* Dataset content:

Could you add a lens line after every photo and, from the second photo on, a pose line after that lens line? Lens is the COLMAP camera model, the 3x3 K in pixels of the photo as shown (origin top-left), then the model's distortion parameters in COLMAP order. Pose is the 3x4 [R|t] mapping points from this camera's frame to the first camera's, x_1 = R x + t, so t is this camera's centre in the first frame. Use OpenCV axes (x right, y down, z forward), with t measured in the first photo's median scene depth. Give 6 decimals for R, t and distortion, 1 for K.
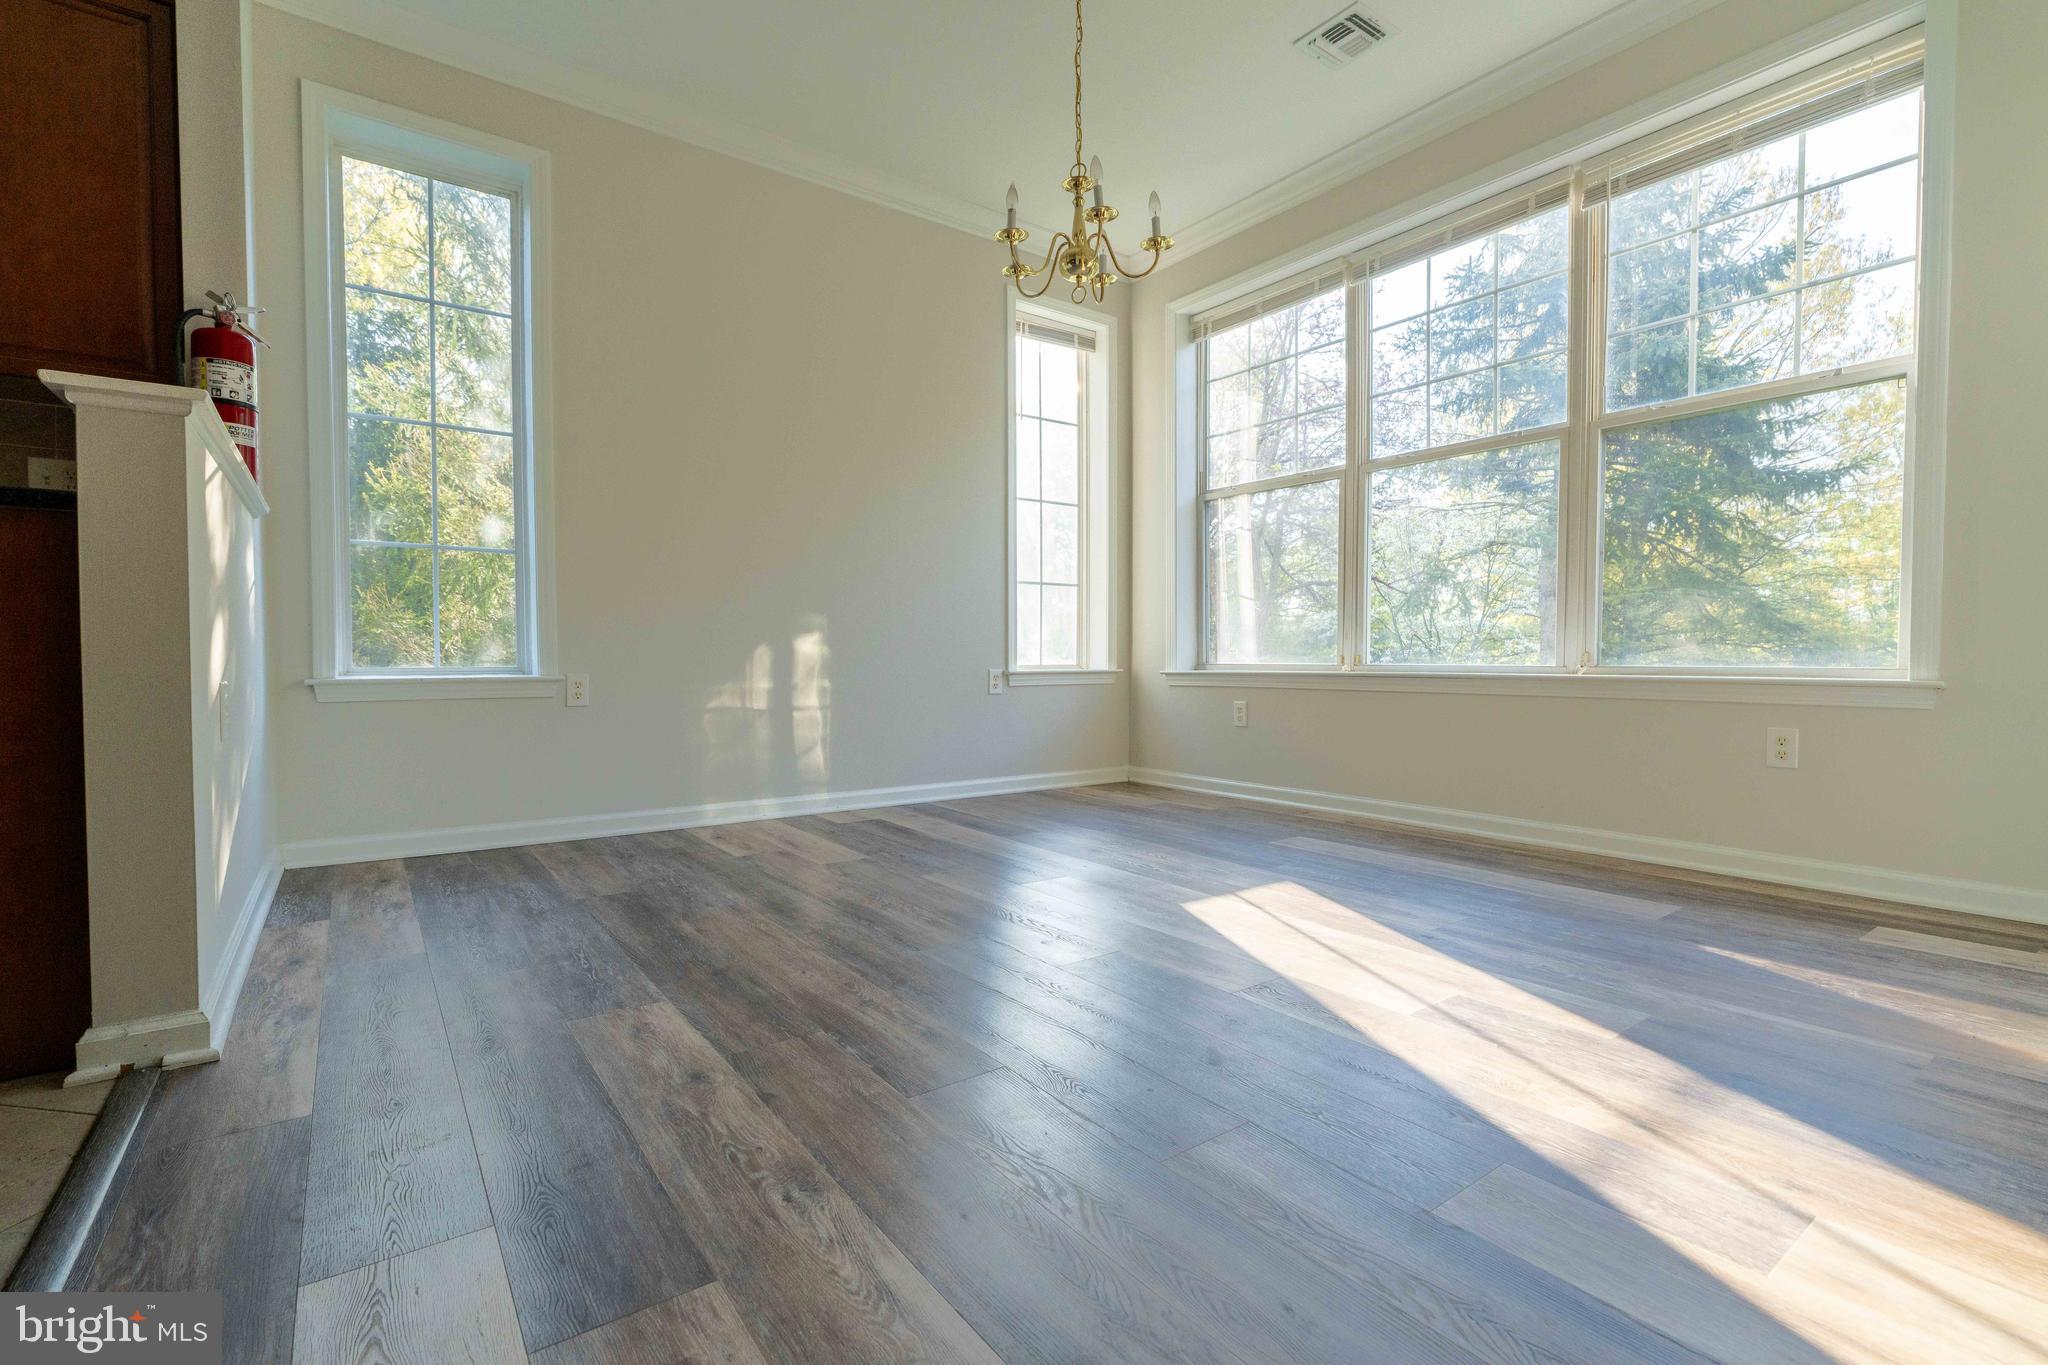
lens RADIAL K [[923.1, 0, 1012.4], [0, 923.1, 676.2], [0, 0, 1]] dist [-0.001814, 0.000174]
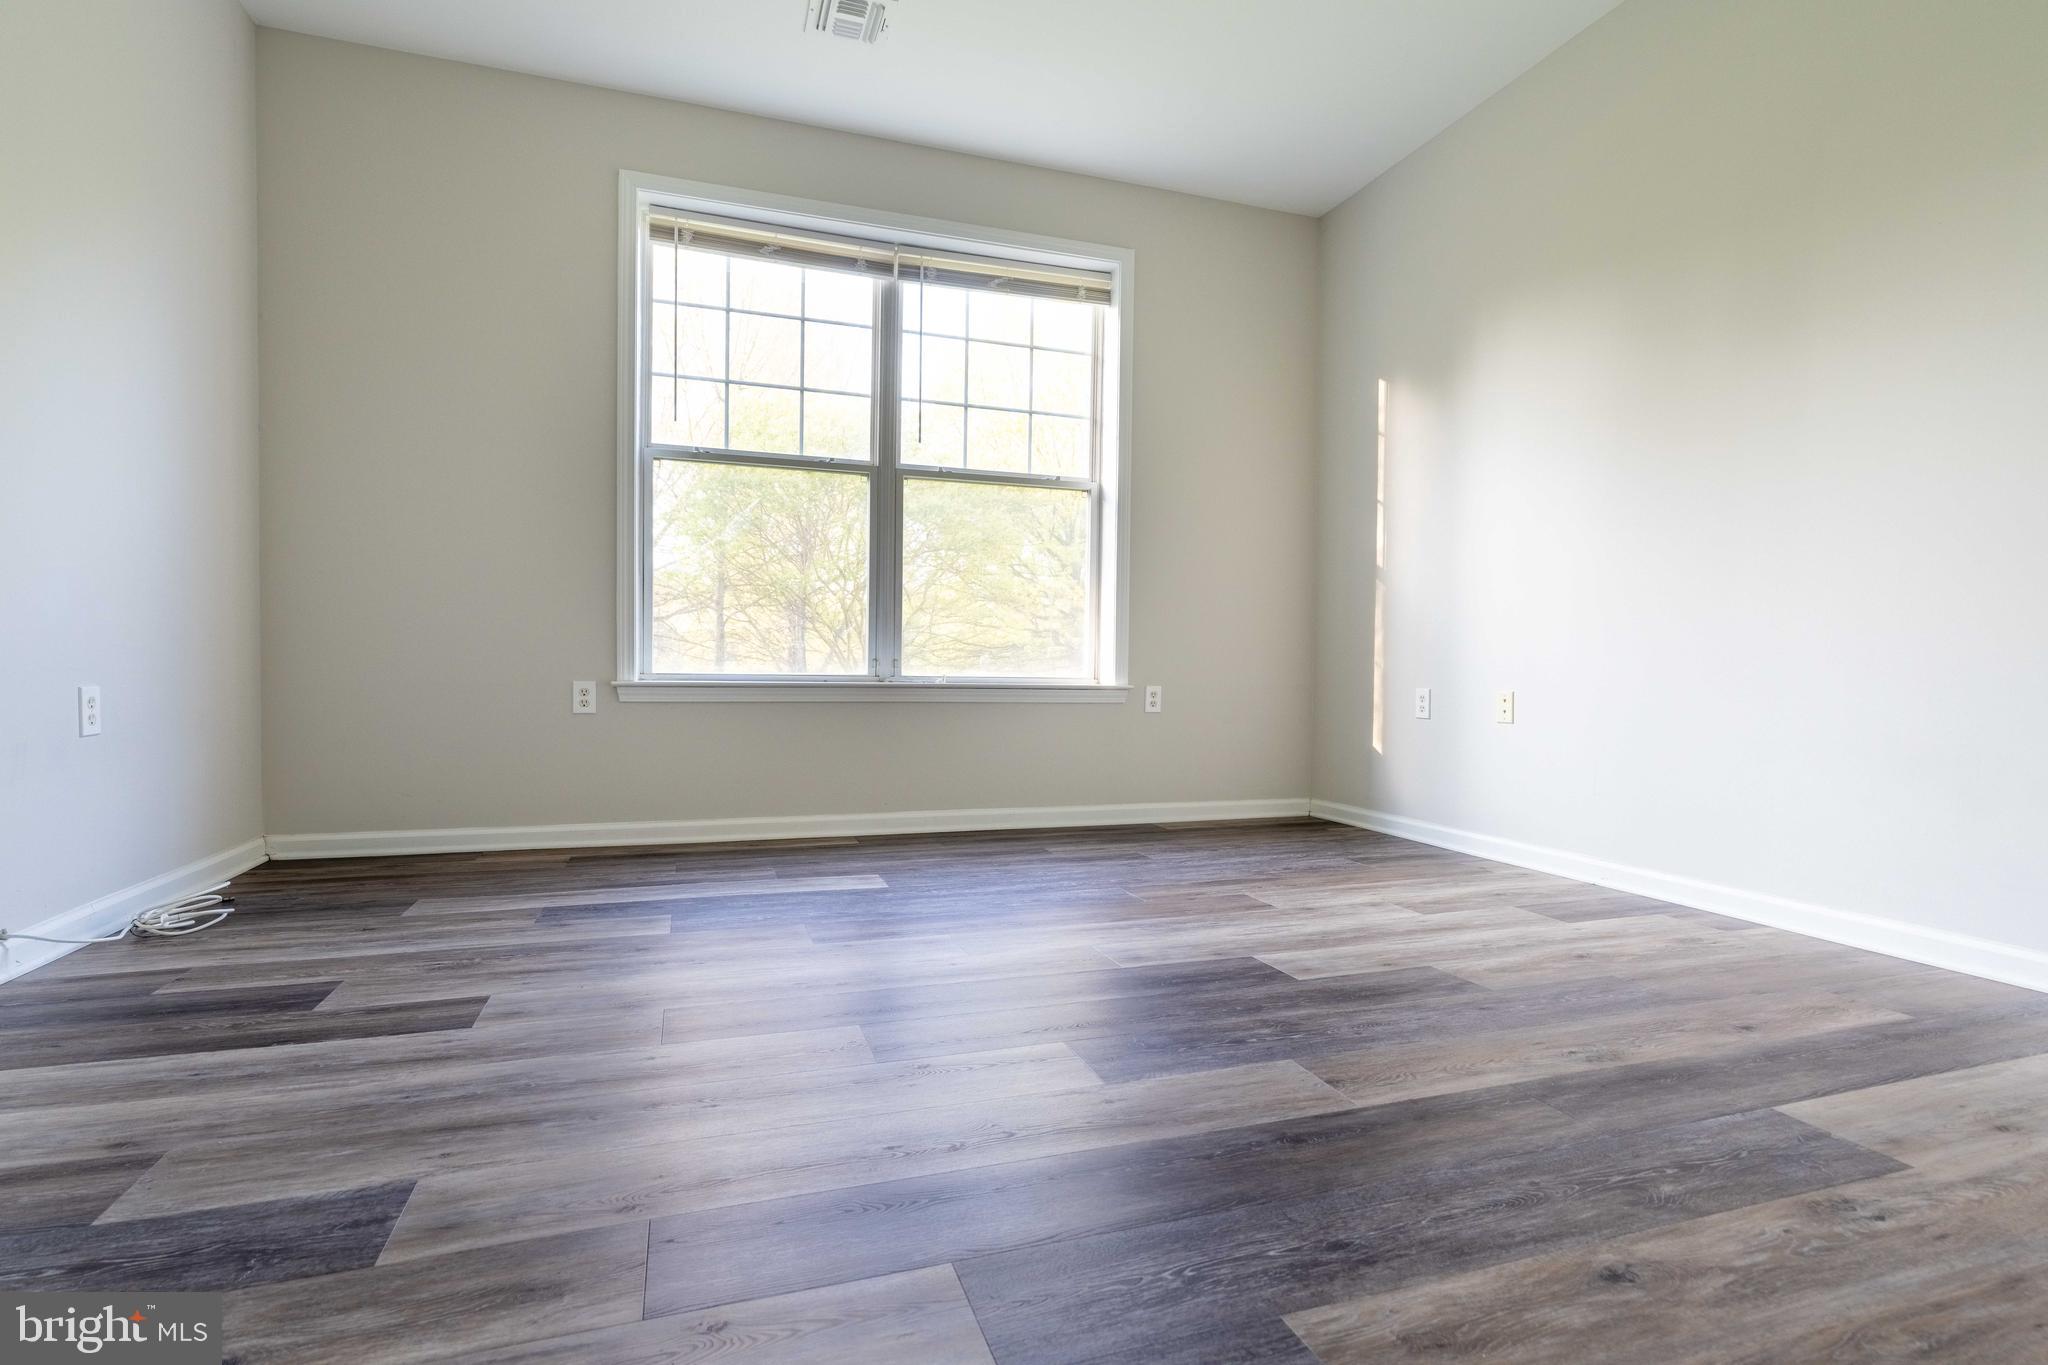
lens RADIAL K [[966.4, 0, 1002.1], [0, 966.4, 685.2], [0, 0, 1]] dist [0.002694, 0.000104]
pose [[0.300123, -0.001045, 0.953900, -0.958155], [0.019101, 0.999805, -0.004915, 0.009379], [-0.953709, 0.019696, 0.300085, 1.022798]]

* Problem statement: Can you write the whole listing above out again word for word, leaving out the pictures?

* Exercise solution:
Could you add a lens line after every photo and, from the second photo on, a pose line after that lens line? Lens is the COLMAP camera model, the 3x3 K in pixels of the photo as shown (origin top-left), then the model's distortion parameters in COLMAP order. Pose is the 3x4 [R|t] mapping points from this camera's frame to the first camera's, x_1 = R x + t, so t is this camera's centre in the first frame. Use OpenCV axes (x right, y down, z forward), with t measured in the first photo's median scene depth. Give 6 decimals for R, t and distortion, 1 for K.
lens RADIAL K [[923.1, 0, 1012.4], [0, 923.1, 676.2], [0, 0, 1]] dist [-0.001814, 0.000174]
lens RADIAL K [[966.4, 0, 1002.1], [0, 966.4, 685.2], [0, 0, 1]] dist [0.002694, 0.000104]
pose [[0.300123, -0.001045, 0.953900, -0.958155], [0.019101, 0.999805, -0.004915, 0.009379], [-0.953709, 0.019696, 0.300085, 1.022798]]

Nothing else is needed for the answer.